Top of Provided entries

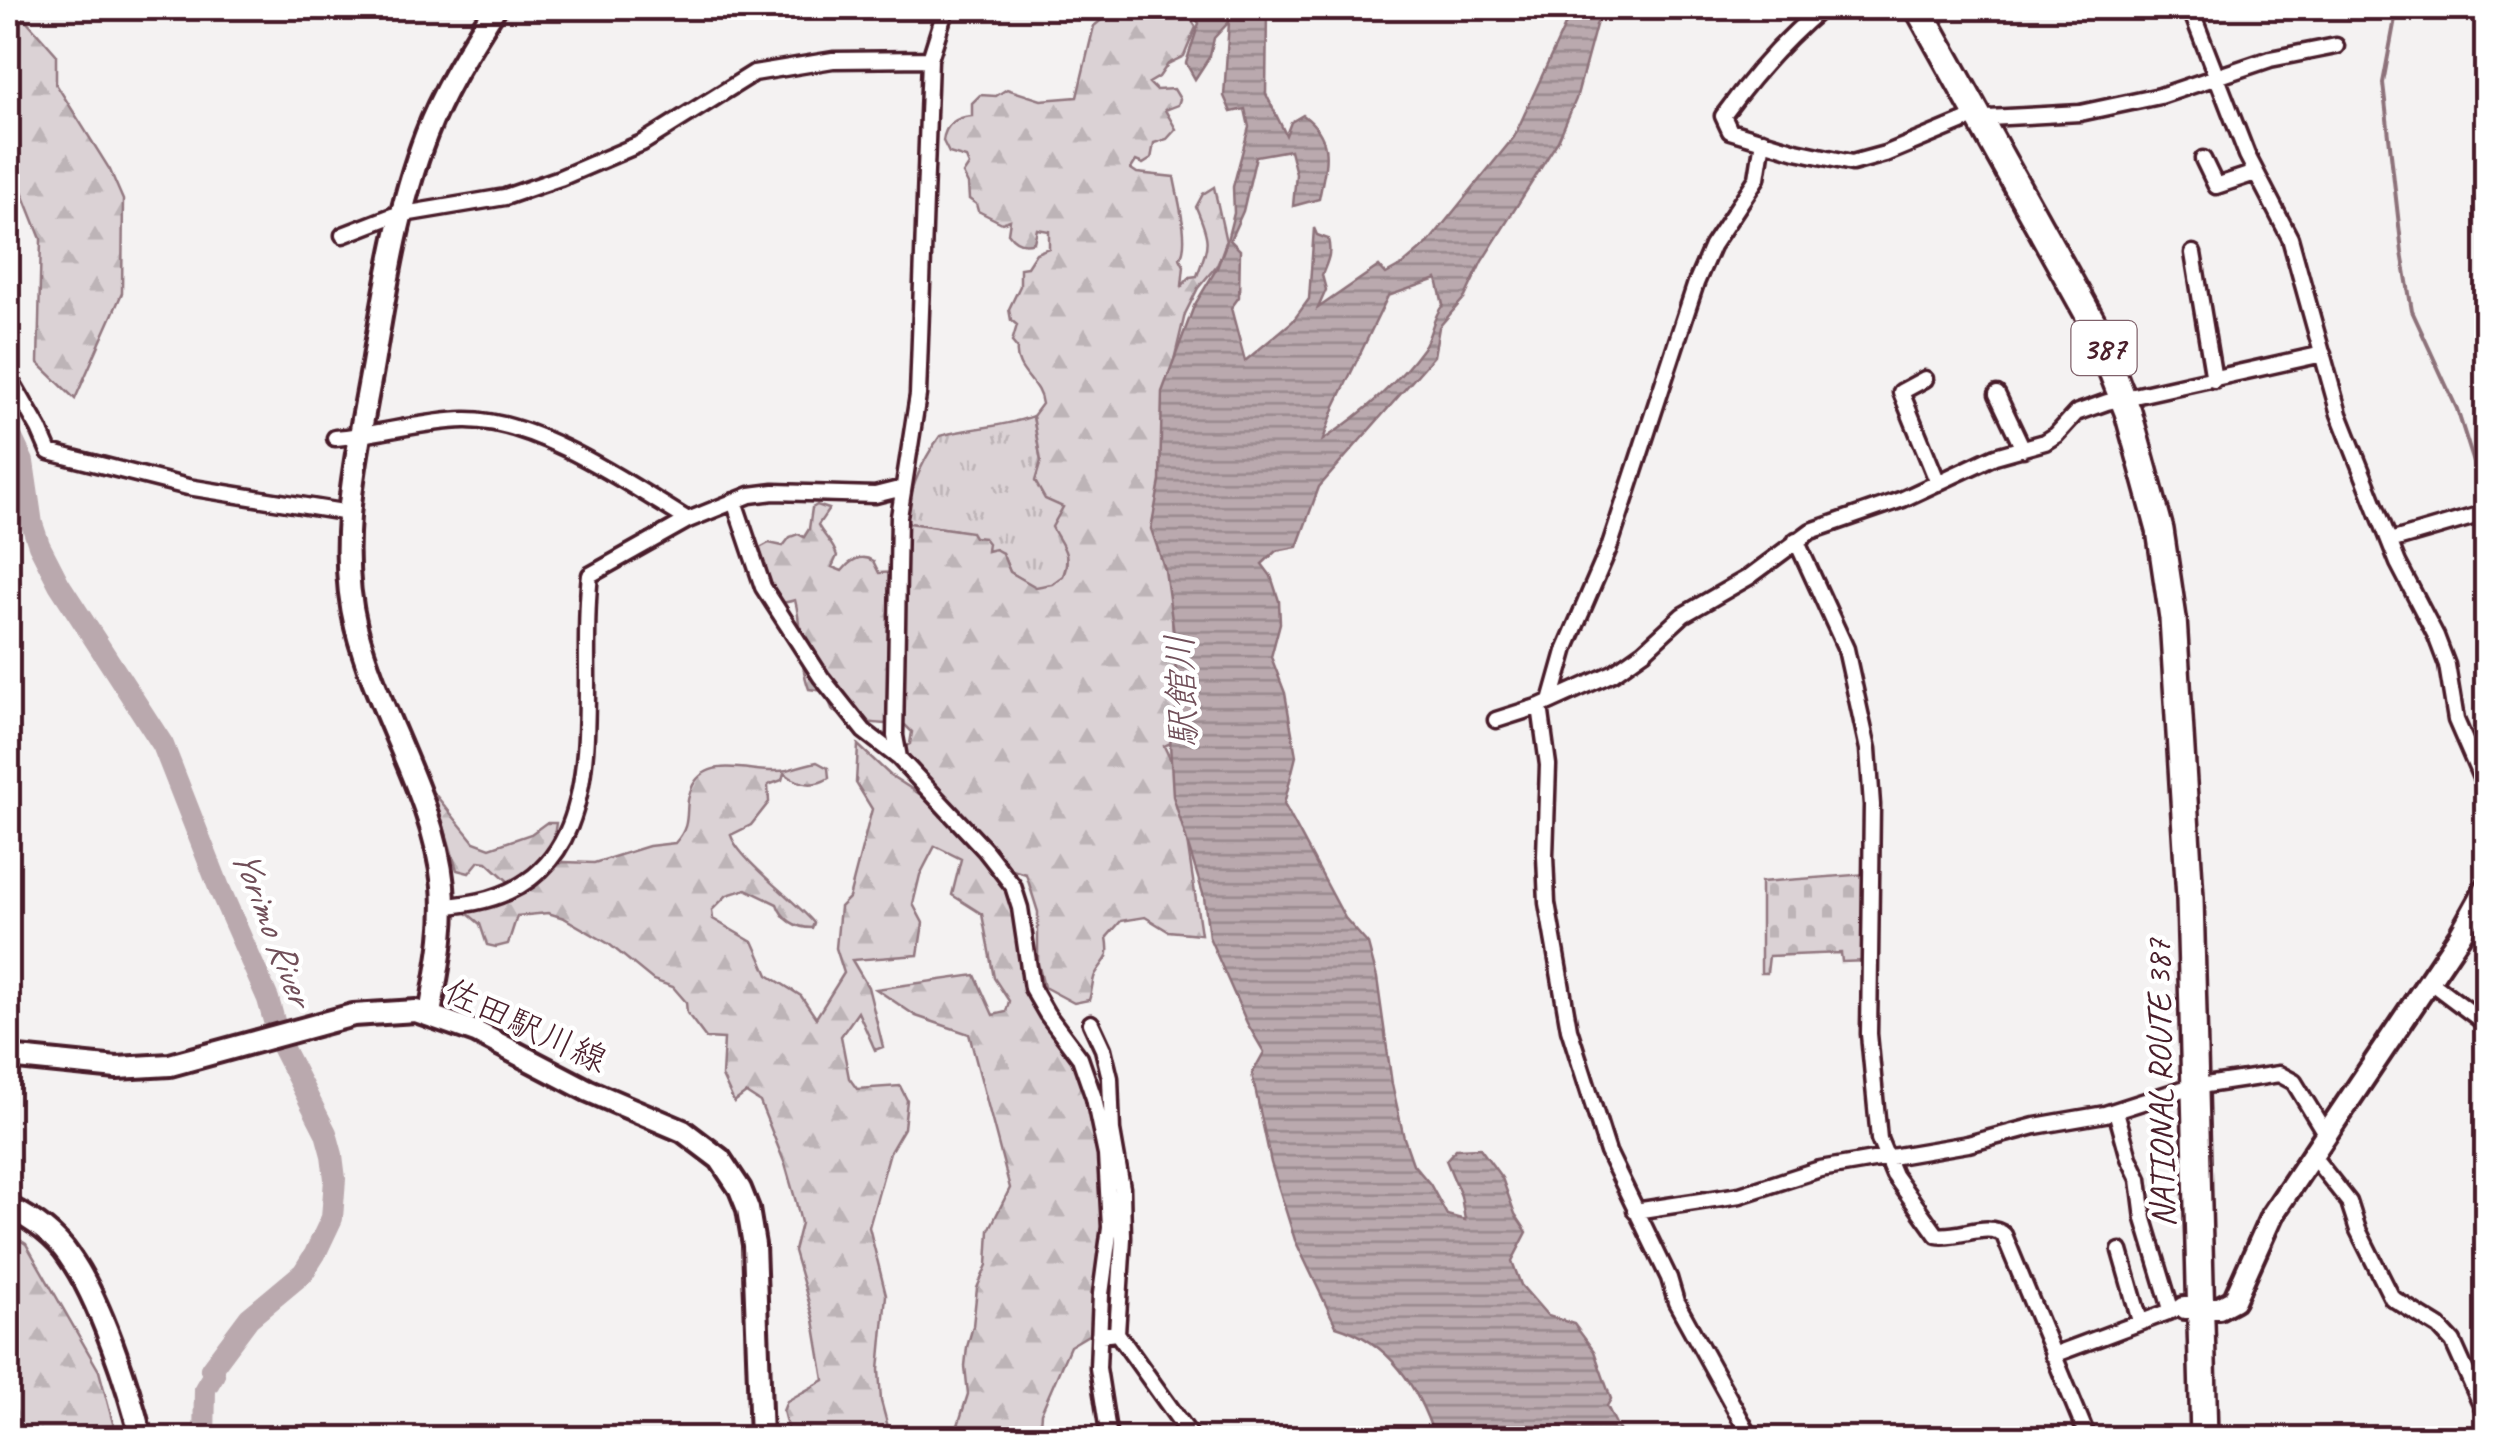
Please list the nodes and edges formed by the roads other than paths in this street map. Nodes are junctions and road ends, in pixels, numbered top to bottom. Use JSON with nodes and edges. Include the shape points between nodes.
{"nodes":[{"id":1,"x":494,"y":8,"type":"edge"},
{"id":2,"x":946,"y":8,"type":"edge"},
{"id":3,"x":1822,"y":8,"type":"edge"},
{"id":4,"x":1918,"y":8,"type":"edge"},
{"id":5,"x":2190,"y":8,"type":"edge"},
{"id":6,"x":2336,"y":46,"type":"dead end"},
{"id":7,"x":930,"y":59,"type":"junction"},
{"id":8,"x":2215,"y":76,"type":"junction"},
{"id":9,"x":1981,"y":118,"type":"junction"},
{"id":10,"x":1763,"y":140,"type":"junction"},
{"id":11,"x":2203,"y":158,"type":"dead end"},
{"id":12,"x":2255,"y":173,"type":"junction"},
{"id":13,"x":400,"y":214,"type":"junction"},
{"id":14,"x":343,"y":235,"type":"dead end"},
{"id":15,"x":2193,"y":253,"type":"dead end"},
{"id":16,"x":2323,"y":354,"type":"junction"},
{"id":17,"x":8,"y":376,"type":"edge"},
{"id":18,"x":1925,"y":380,"type":"dead end"},
{"id":19,"x":2214,"y":380,"type":"junction"},
{"id":20,"x":1998,"y":394,"type":"dead end"},
{"id":21,"x":2124,"y":399,"type":"junction"},
{"id":22,"x":360,"y":436,"type":"junction"},
{"id":23,"x":335,"y":438,"type":"dead end"},
{"id":24,"x":2023,"y":449,"type":"junction"},
{"id":25,"x":1938,"y":484,"type":"junction"},
{"id":26,"x":903,"y":488,"type":"junction"},
{"id":27,"x":734,"y":501,"type":"junction"},
{"id":28,"x":350,"y":513,"type":"junction"},
{"id":29,"x":2486,"y":513,"type":"edge"},
{"id":30,"x":688,"y":520,"type":"junction"},
{"id":31,"x":1796,"y":540,"type":"junction"},
{"id":32,"x":2390,"y":542,"type":"junction"},
{"id":33,"x":1546,"y":703,"type":"junction"},
{"id":34,"x":1496,"y":720,"type":"dead end"},
{"id":35,"x":899,"y":758,"type":"junction"},
{"id":36,"x":2486,"y":789,"type":"edge"},
{"id":37,"x":2486,"y":888,"type":"edge"},
{"id":38,"x":444,"y":906,"type":"junction"},
{"id":39,"x":2429,"y":981,"type":"junction"},
{"id":40,"x":430,"y":1014,"type":"junction"},
{"id":41,"x":1091,"y":1024,"type":"dead end"},
{"id":42,"x":2486,"y":1024,"type":"edge"},
{"id":43,"x":8,"y":1057,"type":"edge"},
{"id":44,"x":2186,"y":1089,"type":"junction"},
{"id":45,"x":2116,"y":1110,"type":"junction"},
{"id":46,"x":2325,"y":1133,"type":"junction"},
{"id":47,"x":2311,"y":1154,"type":"junction"},
{"id":48,"x":1884,"y":1158,"type":"junction"},
{"id":49,"x":8,"y":1208,"type":"edge"},
{"id":50,"x":1635,"y":1211,"type":"junction"},
{"id":51,"x":2120,"y":1251,"type":"dead end"},
{"id":52,"x":2185,"y":1308,"type":"junction"},
{"id":53,"x":2140,"y":1321,"type":"junction"},
{"id":54,"x":1117,"y":1333,"type":"junction"},
{"id":55,"x":1099,"y":1335,"type":"junction"},
{"id":56,"x":2053,"y":1355,"type":"junction"},
{"id":57,"x":2486,"y":1416,"type":"edge"},
{"id":58,"x":141,"y":1438,"type":"edge"},
{"id":59,"x":761,"y":1438,"type":"edge"},
{"id":60,"x":1109,"y":1438,"type":"edge"},
{"id":61,"x":1192,"y":1438,"type":"edge"},
{"id":62,"x":1750,"y":1438,"type":"edge"},
{"id":63,"x":2088,"y":1438,"type":"edge"},
{"id":64,"x":2187,"y":1438,"type":"edge"},
{"id":65,"x":2204,"y":1438,"type":"edge"}],
"edges":[{"from":1,"to":13,"type":"street","via":[[427,131]]},
{"from":2,"to":7,"type":"street"},
{"from":3,"to":10,"type":"street","via":[[1761,67],[1723,116],[1730,132]]},
{"from":4,"to":9,"type":"highway","name":"NATIONAL ROUTE 387","number":"387"},
{"from":5,"to":8,"type":"street"},
{"from":6,"to":8,"type":"street"},
{"from":7,"to":13,"type":"street","via":[[833,60],[754,73],[642,143],[560,178],[505,197]]},
{"from":7,"to":26,"type":"street","via":[[918,394]]},
{"from":8,"to":9,"type":"street","via":[[2080,113]]},
{"from":8,"to":12,"type":"street"},
{"from":9,"to":10,"type":"street","via":[[1852,163]]},
{"from":9,"to":21,"type":"highway","name":"NATIONAL ROUTE 387","number":"387","via":[[2087,310]]},
{"from":10,"to":33,"type":"street","via":[[1757,178],[1696,283],[1609,548]]},
{"from":11,"to":12,"type":"street","via":[[2216,186]]},
{"from":12,"to":16,"type":"street","via":[[2290,238]]},
{"from":13,"to":14,"type":"street"},
{"from":13,"to":22,"type":"street"},
{"from":15,"to":19,"type":"street"},
{"from":16,"to":19,"type":"street"},
{"from":16,"to":32,"type":"street"},
{"from":17,"to":28,"type":"street","via":[[49,452],[188,487]]},
{"from":18,"to":25,"type":"street","via":[[1902,392]]},
{"from":19,"to":21,"type":"street"},
{"from":20,"to":24,"type":"street"},
{"from":21,"to":24,"type":"street","via":[[2076,413],[2052,438]]},
{"from":21,"to":44,"type":"highway","name":"NATIONAL ROUTE 387","number":"387","via":[[2152,493],[2174,618],[2190,898]]},
{"from":22,"to":23,"type":"street"},
{"from":22,"to":28,"type":"street"},
{"from":22,"to":30,"type":"street","via":[[436,422],[502,426],[558,445]]},
{"from":24,"to":25,"type":"street"},
{"from":25,"to":31,"type":"street"},
{"from":26,"to":27,"type":"street","via":[[875,495],[774,492]]},
{"from":26,"to":35,"type":"street"},
{"from":27,"to":30,"type":"street"},
{"from":27,"to":35,"type":"street","via":[[763,587],[779,613],[845,709]]},
{"from":28,"to":38,"type":"street","via":[[347,559],[357,629],[428,819]]},
{"from":29,"to":32,"type":"street"},
{"from":30,"to":38,"type":"street","via":[[590,575],[584,763],[580,801],[562,847],[516,887],[475,904]]},
{"from":31,"to":33,"type":"street","via":[[1683,616],[1625,665]]},
{"from":31,"to":48,"type":"street","via":[[1846,649],[1868,749],[1869,1034]]},
{"from":32,"to":36,"type":"street","via":[[2436,636],[2456,720]]},
{"from":33,"to":34,"type":"street"},
{"from":33,"to":50,"type":"street","via":[[1546,882],[1558,972],[1576,1059]]},
{"from":35,"to":55,"type":"street","via":[[1013,886],[1032,988],[1076,1049],[1089,1080],[1110,1204]]},
{"from":37,"to":39,"type":"street"},
{"from":38,"to":40,"type":"street"},
{"from":39,"to":42,"type":"street"},
{"from":39,"to":46,"type":"street"},
{"from":40,"to":43,"type":"street","name":"佐田駅川線","via":[[378,1012],[170,1065],[117,1068]]},
{"from":40,"to":59,"type":"street","name":"佐田駅川線","via":[[683,1131],[728,1169],[745,1198],[753,1233]]},
{"from":41,"to":54,"type":"street","via":[[1110,1078],[1122,1188]]},
{"from":44,"to":45,"type":"street"},
{"from":44,"to":46,"type":"street","via":[[2283,1075]]},
{"from":44,"to":52,"type":"highway","name":"NATIONAL ROUTE 387","number":"387"},
{"from":45,"to":48,"type":"street"},
{"from":45,"to":52,"type":"street","via":[[2139,1178],[2144,1219]]},
{"from":46,"to":47,"type":"street"},
{"from":47,"to":52,"type":"street","via":[[2266,1226],[2234,1300],[2218,1308]]},
{"from":47,"to":57,"type":"street","via":[[2349,1202],[2394,1300],[2453,1342]]},
{"from":48,"to":50,"type":"street","via":[[1820,1169],[1740,1195]]},
{"from":48,"to":56,"type":"street","via":[[1937,1234],[2001,1232]]},
{"from":49,"to":58,"type":"street","via":[[45,1231],[75,1264]]},
{"from":50,"to":62,"type":"street","via":[[1689,1329]]},
{"from":51,"to":53,"type":"street"},
{"from":52,"to":53,"type":"street"},
{"from":52,"to":64,"type":"highway","name":"NATIONAL ROUTE 387","number":"387"},
{"from":52,"to":65,"type":"highway","name":"NATIONAL ROUTE 387","number":"387"},
{"from":53,"to":56,"type":"street"},
{"from":54,"to":55,"type":"street"},
{"from":54,"to":61,"type":"street"},
{"from":55,"to":60,"type":"street","via":[[1098,1378]]},
{"from":56,"to":63,"type":"street"}]}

Bottom of Provided entries

• **Instructions to follow**
The answer must be one number: how many lines in the material above contain the word "edges".

• **Expected output**
2